Dr. Philippe Menasche of Bichat Hospital in Paris said the man has improved dramatically, and the new tissue in his heart is contracting rhythmically. However, the man also received a coronary bypass operation, so doctors cannot be sure how much of his change is due to the transplant.

``We repopulated the dead scar with living cells,'' Menasche said. ``These are encouraging results, but we have to be very, very, very cautious.''

The French doctors hope to repeat the experiment on eight more patients over the next year.

Two other approaches have been tried only in lab animals, but doctors say they could offer one important advantage: The new tissue will be real heart material, not transplanted skeletal muscle as the French used.

Dr. Ray C.J. Chiu of McGill University in Montreal reported on the use of immature bone marrow tissue called marrow stromal cells. These have the ability to transform into many different body parts, including nerves and liver as well as heart.

His team injected marrow stromal cells in the hearts of 22 genetically identical rats. Chiu said the new tissue quickly began to work with the original heart cells, beating in unison.

``They were hard to distinguish,'' he said.

In Boston, Dr. Jeffrey Isner from St. Elizabeth's Hospital used a similar approach to help hearts grow new blood vessels. Arteries are constructed from tissue called endothelial cells. Immature versions of these cells circulate in the bloodstream.

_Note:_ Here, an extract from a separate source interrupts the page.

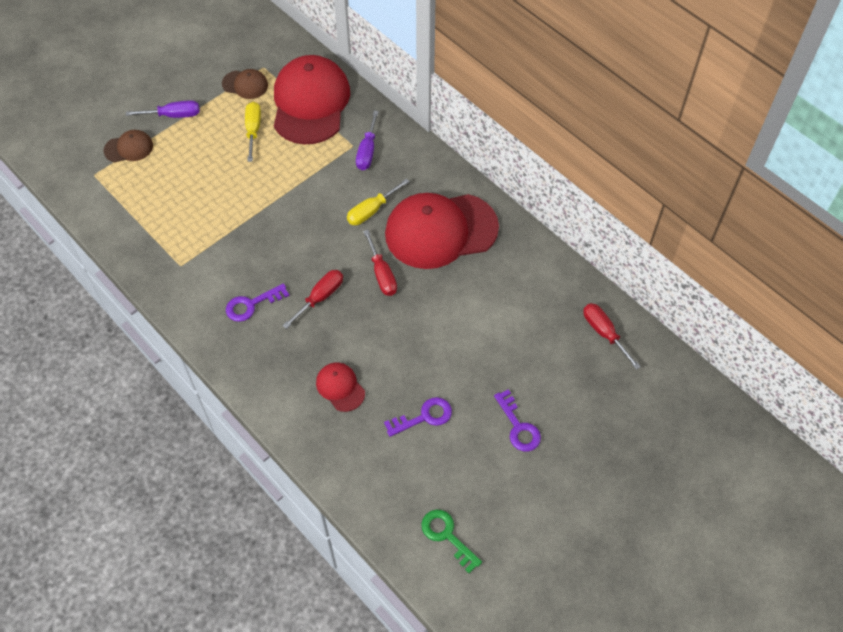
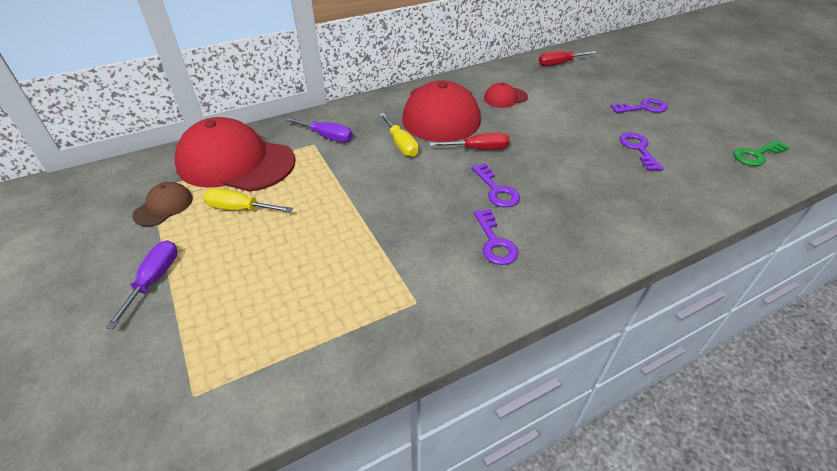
camera: 75 degrees left, 15 degrees down
(129, 148) = (173, 340): brown cap -> none
(320, 297) = (496, 190): red screwdriver -> purple key
(340, 387) = (608, 192): red cap -> red cap (505, 98)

Using rats, the Boston researchers gathered these immature endothelial cells, grew them in test tubes to make millions of copies and then injected them into the areas of damaged heart muscle. The animals' hearts grew new blood vessels and appeared to work better than hearts without the treatment.

None of these approaches use embryonic stem cells, which some oppose on ethical grounds. Another advantage is that they use tissue taken from the patient's own body, so there is no risk of rejection or need for drugs to suppress immune system defenses.

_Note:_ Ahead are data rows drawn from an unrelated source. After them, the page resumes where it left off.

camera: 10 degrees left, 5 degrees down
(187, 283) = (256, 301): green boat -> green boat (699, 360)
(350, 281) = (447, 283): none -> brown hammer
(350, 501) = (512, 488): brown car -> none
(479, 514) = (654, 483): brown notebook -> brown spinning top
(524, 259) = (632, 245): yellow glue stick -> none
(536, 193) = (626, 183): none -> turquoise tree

However, none of these treatments is likely to be as simple as it seems. For instance, Chiu cautioned that the marrow stromal cells tend to develop like the tissue they are placed next to. So in a damaged heart, they could form new scar tissue.

Chiu said it may be possible to nudge cells with drugs to develop into particular cell types, such as contracting muscle cells, despite being implanted next to scar material.